부산의대잡지 1965년 5권 1호 p.143 ~ 141
조증출,
소속 상세정보
조증출 (  ) - 부산대학교 의과대학 기생충학교실

Abstract


The author made 3 groups of rabbits, A, B and C. Each group was infested with metacercarias of Clonorchis sinensis orally. A group was infested with 500 metacercarias, B group with 1000 metacercarias, C group with 3000 metacercarias orally respectively.
A, B and C group were observed for 25, 50 and 75 days after infestation respectively and after then the rabbits were killed after taking liver scanning figures with radioisotope colloidal gold. The histopathological findings also were obtained from this study.
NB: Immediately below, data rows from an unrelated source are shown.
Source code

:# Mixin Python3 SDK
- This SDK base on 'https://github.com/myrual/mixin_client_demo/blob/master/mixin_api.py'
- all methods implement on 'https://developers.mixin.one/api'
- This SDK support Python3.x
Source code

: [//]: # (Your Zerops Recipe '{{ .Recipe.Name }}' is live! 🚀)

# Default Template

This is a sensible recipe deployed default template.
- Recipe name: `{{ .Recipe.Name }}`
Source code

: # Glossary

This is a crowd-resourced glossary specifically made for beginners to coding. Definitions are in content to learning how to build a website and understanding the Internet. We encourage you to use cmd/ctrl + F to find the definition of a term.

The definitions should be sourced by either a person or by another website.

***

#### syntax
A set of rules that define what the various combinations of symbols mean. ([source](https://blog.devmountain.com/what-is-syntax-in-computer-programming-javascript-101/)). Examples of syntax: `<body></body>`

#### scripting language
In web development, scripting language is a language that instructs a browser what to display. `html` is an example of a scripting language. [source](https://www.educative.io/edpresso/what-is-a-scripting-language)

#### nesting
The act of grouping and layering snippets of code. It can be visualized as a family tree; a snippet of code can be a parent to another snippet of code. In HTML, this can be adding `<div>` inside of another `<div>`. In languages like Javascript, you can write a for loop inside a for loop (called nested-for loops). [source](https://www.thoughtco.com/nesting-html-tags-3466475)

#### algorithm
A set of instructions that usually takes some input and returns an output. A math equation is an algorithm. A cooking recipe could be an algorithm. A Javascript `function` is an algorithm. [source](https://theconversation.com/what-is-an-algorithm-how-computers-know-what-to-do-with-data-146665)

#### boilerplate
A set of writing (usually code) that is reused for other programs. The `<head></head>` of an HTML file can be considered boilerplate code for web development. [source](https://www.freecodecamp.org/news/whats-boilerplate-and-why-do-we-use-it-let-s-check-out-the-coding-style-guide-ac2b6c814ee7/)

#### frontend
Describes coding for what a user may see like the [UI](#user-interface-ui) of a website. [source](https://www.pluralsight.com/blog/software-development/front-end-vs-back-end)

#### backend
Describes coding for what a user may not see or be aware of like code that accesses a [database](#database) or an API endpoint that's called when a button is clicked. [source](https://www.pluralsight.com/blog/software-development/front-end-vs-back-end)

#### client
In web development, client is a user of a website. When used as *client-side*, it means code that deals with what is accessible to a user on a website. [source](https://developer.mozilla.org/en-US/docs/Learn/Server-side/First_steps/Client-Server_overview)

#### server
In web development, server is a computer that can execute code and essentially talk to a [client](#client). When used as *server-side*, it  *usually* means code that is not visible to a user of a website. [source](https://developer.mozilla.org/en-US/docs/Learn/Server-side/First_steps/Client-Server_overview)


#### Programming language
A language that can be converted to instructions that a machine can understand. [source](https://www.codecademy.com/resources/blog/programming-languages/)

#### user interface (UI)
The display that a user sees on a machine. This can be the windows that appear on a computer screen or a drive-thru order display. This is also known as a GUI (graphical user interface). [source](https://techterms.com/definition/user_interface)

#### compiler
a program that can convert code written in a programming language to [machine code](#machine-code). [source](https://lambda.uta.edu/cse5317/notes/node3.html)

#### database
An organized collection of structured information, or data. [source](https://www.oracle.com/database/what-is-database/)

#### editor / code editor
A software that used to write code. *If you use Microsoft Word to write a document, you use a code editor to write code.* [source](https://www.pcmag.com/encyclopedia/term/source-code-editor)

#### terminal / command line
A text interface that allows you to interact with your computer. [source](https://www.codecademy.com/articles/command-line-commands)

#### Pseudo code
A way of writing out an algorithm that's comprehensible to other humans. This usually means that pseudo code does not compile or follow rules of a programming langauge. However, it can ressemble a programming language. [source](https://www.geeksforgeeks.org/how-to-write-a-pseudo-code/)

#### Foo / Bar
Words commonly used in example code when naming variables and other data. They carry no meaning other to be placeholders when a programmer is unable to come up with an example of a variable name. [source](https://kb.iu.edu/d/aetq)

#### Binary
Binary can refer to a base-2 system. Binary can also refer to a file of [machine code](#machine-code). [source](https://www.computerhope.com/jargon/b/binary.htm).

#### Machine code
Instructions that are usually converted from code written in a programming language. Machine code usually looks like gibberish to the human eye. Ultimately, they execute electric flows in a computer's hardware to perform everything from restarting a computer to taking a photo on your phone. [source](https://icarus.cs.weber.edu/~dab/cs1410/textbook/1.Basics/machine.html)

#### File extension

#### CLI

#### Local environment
The results summarize as follows.
(1) Ovum-positive in stool test was from 17 days to 28 days (mean 23 days) after infestation of metacercarias.
(2) The number of the worms in each group was 230 (46.0%) in A group, 410 (41.0%) in B group and 1240 (41. 3 %) in C group.
(3) According to the pathological findings, 25 days after infestation, proliferation of bile duct and interstitial tissue was present but no formation of pseudolobules or liver cirrhosis were found, 50 days after infestation, marked cirrhotic changes present in comparison with the number of the worms.
(4) The alkaline phosphatase activity of the liver cells decreased in accordance with the number of the worms and duration of infestation but still remained in the regenerative liver cells.
(5) The liver scintigram showed defective areas, and mottled appearance due to the decreased radioisotope uptake as the cirrhotic changes of liver progressed.